Além da precariedade na formação de profissionais, faltam medicamentos, como BCG e penicilinas, para tratamento das doenças. “Em São Paulo, nós temos falta de BCG, mesmo para doentes de classe social alta, que também não têm encontrado o medicamento”, informou Leontina, após ouvir da senadora Ana Amélia (PP-RS) que não havia a vacina em quantidade necessária em Porto Alegre. As maternidades aplicam a BCG em recém-nascidos e, com a detecção de hanseníase, as crianças devem receber uma segunda dose em casa. A moléstia de Hansen tem cura, sem sequelas, quando se faz o diagnóstico precoce, mas deixa sequelas quando o tratamento é tardio. A BCG aumenta a resistência imunológica contra hanseníase, tuberculose, sífilis e outras doenças.
Outro problema é a discriminação. Marly Araújo, representante do Grupo de Apoio às Mulheres Atingidas pela Hanseníase, denunciou na audiência publica do Senado, o tratamento que recebeu em 2000. “Até hoje, médicos se recusam a atender pacientes de hanseníase. ‘Eu não quero mais ser seu médico’ ou ‘Eu não quero mais ser seu dentista’, dizem os profissionais que se recusam a tratar de hansenianos, após o diagnóstico. Para Henrique Batista e Silva, do Conselho Federal de Medicina, trata-se de uma exceção, pois o médico é obrigado moralmente a atender pacientes de doenças infectocontagiosas.

* [Enunciado]
Por favor, resuma o texto sobre hanseníase em duas frases.

* [Material fornecido]
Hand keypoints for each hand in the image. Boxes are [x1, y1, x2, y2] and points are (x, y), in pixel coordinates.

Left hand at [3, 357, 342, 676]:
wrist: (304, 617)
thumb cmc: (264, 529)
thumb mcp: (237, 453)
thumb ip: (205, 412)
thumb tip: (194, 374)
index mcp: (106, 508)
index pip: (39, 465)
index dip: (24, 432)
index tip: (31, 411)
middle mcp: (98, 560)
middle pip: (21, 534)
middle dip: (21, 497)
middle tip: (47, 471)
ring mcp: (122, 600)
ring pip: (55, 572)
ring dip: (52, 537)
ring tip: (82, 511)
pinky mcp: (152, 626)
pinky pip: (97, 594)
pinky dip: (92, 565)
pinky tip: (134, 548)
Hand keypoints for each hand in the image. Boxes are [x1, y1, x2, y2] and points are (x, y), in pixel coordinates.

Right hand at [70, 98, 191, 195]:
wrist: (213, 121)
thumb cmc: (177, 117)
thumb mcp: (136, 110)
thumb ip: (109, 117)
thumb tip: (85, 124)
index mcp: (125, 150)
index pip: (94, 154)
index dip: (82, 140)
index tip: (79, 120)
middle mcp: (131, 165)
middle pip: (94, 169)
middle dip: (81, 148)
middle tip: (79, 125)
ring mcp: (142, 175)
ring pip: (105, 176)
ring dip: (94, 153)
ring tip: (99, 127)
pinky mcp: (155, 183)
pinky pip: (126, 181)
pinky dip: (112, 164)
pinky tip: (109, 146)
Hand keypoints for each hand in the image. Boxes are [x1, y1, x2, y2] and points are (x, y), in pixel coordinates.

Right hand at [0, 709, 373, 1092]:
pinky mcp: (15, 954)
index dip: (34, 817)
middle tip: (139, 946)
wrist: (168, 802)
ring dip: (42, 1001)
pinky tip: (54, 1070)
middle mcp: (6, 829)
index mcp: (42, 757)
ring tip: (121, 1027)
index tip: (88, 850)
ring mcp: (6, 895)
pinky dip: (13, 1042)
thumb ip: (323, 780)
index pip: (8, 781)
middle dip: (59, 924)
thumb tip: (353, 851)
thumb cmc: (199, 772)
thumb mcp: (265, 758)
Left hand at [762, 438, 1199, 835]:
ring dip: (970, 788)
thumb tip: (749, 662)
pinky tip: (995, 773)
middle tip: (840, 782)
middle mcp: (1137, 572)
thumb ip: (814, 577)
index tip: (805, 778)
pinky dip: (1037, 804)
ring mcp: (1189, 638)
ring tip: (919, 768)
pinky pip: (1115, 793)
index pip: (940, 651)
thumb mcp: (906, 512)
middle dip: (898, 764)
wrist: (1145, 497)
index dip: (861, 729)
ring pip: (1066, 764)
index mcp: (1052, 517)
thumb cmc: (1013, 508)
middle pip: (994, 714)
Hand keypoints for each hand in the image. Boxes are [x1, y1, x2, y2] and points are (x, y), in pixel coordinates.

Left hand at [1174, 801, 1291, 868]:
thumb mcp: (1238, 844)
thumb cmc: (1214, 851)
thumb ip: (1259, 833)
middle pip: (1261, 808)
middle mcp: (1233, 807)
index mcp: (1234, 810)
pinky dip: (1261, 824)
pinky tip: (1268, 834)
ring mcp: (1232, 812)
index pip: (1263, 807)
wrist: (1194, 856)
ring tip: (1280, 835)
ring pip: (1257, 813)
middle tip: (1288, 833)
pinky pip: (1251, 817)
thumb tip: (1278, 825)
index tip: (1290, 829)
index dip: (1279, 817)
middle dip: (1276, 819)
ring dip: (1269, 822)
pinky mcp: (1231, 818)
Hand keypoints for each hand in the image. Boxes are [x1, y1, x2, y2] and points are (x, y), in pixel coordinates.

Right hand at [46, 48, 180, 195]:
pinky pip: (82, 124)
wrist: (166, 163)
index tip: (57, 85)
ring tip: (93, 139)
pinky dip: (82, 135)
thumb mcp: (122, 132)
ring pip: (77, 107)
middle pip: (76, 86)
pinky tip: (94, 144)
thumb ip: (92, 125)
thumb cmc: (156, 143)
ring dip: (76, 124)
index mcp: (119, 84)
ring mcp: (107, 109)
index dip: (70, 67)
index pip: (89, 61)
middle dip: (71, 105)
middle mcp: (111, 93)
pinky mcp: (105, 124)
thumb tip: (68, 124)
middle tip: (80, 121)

* [Resposta]
Além da formação precária de profissionais, faltam medicamentos como a BCG e penicilinas, e Leontina relatou a falta de BCG em São Paulo depois de ouvir da senadora Ana Amélia que não havia a vacina em quantidade necessária em Porto Alegre. Outro problema é a discriminação: Marly Araújo denunciou no Senado o tratamento que recebeu em 2000, e Henrique Batista e Silva, do Conselho Federal de Medicina, considerou esses casos uma exceção, pois o médico é moralmente obrigado a atender pacientes de doenças infectocontagiosas.